Und es gibt noch ein Problem. Viele der aktuell noch freien Flächen liegen im hohen Norden und sind lange Zeit schneebedeckt. Würde man sie bewalden, würde weniger Sonnenstrahlung ins All zurückgespiegelt werden, so dass die Erderwärmung sogar noch angeheizt würde. Der arktische Permafrost würde noch schneller schmelzen. „Hier schlummert mehr Kohlenstoff als in allen Bäumen der Erde zusammen“, sagt der Klimaforscher Stefan Rahmstorf. „Diesen schlafenden Riesen sollten wir keinesfalls wecken.“

Trotzdem ist das Pflanzen neuer Bäume ein wichtiger Beitrag gegen die Klimakrise. Viele Länder, von Großbritannien bis China, haben längst Programme aufgelegt. Und zahlreiche ärmere Staaten wollen ihren Beitrag zum Paris-Abkommen in Form von Aufforstungen leisten. Im vorigen Jahr, als UN-Generalsekretär Guterres zu mehr Klimaschutz aufrief, versprachen Länder wie Äthiopien, Kenia oder auch Pakistan und Neuseeland, mindestens 17 Milliarden Bäume zu pflanzen. Länder wie Kolumbien, Guatemala oder die Demokratische Republik Kongo kündigten an, bestehende Wälder besser zu schützen oder gerodete Flächen wieder aufzuforsten.

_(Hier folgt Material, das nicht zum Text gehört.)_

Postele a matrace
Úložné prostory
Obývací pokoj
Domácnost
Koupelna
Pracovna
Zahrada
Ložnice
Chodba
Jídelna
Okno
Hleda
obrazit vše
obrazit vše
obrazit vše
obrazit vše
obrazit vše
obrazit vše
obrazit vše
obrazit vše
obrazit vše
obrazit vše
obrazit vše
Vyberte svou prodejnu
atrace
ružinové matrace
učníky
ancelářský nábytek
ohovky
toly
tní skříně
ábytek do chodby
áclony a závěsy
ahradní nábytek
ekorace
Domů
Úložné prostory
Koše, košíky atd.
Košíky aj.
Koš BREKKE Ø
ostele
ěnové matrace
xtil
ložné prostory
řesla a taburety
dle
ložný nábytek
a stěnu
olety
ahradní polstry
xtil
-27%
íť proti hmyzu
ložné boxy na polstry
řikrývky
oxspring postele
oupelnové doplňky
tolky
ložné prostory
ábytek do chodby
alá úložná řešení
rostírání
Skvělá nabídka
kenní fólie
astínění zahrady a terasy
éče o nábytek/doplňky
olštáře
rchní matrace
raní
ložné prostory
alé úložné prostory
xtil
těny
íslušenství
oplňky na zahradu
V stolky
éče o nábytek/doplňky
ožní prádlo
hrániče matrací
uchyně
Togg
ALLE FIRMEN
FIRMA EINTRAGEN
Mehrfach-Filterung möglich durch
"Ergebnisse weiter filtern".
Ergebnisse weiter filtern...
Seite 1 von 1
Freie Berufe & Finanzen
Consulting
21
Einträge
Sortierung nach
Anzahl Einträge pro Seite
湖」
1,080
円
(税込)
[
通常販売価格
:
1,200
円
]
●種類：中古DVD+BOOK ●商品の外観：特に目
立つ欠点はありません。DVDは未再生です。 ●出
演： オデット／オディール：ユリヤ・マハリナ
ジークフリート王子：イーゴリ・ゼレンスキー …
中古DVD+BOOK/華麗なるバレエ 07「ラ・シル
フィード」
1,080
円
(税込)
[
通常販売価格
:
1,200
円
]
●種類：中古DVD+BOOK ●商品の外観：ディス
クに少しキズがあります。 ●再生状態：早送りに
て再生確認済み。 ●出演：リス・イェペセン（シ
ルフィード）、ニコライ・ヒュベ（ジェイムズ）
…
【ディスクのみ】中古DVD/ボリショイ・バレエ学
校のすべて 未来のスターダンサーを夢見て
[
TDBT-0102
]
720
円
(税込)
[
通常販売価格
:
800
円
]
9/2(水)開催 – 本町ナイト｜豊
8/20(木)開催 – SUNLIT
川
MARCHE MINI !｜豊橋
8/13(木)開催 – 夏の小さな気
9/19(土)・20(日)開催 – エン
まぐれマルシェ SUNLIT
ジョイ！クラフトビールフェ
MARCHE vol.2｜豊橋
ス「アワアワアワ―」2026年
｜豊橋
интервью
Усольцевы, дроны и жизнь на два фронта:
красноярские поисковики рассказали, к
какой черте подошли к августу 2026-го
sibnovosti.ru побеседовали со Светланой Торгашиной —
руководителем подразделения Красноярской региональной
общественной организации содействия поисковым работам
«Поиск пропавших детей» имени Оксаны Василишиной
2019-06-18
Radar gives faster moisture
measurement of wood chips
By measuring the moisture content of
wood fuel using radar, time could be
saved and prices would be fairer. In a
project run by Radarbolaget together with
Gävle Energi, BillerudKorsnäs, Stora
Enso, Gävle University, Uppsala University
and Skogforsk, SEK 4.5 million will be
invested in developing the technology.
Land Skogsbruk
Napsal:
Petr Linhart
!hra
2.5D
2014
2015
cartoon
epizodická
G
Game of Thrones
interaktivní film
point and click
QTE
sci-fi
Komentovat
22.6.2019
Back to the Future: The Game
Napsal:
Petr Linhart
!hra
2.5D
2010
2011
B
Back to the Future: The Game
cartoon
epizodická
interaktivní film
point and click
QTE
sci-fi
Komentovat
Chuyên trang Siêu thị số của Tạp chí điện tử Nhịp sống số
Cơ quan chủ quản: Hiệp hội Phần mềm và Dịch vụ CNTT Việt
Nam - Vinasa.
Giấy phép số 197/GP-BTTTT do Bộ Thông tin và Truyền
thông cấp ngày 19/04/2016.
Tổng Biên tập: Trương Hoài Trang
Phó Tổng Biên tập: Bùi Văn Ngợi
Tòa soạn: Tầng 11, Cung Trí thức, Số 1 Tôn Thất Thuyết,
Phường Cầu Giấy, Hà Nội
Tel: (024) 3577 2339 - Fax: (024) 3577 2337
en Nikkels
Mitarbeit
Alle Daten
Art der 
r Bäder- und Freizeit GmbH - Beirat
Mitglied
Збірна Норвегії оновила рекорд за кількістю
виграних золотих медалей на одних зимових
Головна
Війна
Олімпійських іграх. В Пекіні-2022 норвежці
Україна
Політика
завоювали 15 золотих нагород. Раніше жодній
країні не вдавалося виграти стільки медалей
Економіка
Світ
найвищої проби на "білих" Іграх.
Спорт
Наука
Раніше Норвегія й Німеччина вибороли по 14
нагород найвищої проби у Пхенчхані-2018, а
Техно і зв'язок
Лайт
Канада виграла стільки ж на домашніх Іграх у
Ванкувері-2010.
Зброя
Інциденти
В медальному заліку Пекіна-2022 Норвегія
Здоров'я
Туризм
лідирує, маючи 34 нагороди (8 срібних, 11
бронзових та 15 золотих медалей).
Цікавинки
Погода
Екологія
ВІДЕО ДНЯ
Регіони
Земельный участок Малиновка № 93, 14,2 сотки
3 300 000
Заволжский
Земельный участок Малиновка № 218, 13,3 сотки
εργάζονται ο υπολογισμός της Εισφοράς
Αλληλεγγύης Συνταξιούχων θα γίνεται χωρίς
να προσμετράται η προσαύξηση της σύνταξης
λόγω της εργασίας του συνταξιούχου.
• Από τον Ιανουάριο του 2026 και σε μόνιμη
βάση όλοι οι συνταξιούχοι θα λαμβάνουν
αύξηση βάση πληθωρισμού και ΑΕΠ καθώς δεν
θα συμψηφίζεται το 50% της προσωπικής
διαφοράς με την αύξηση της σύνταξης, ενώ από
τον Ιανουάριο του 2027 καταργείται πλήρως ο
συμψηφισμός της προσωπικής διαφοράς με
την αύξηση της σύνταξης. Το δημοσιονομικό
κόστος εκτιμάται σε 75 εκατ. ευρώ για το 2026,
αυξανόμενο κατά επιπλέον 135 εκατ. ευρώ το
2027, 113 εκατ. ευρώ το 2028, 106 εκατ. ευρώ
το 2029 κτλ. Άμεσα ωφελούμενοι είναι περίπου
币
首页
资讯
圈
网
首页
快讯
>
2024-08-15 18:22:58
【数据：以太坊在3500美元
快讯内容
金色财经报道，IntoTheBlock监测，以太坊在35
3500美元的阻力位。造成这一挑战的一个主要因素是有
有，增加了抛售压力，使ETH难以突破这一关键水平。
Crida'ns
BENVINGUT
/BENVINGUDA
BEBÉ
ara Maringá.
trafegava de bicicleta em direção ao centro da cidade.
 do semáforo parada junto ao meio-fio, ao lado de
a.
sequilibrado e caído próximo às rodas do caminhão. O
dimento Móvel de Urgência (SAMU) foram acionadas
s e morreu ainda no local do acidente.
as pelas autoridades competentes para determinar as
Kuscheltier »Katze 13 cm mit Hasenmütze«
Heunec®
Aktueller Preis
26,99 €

Um das Klimaproblem zu lösen, reicht dies aber nicht. Bäume nehmen Kohlenstoff nur langsam auf. Damit sie ihr volles Potenzial entfalten, dauert es 50 bis 100 Jahre. Aufforstung kann deshalb nur ein „Nebendarsteller“ bei der Klimastabilisierung sein, sagt Klimaforscher Hans Joachim Schellnhuber. Die Hauptrolle muss das Vermeiden von Emissionen spielen. An dieser Jahrhundertaufgabe kommt die Menschheit nicht vorbei.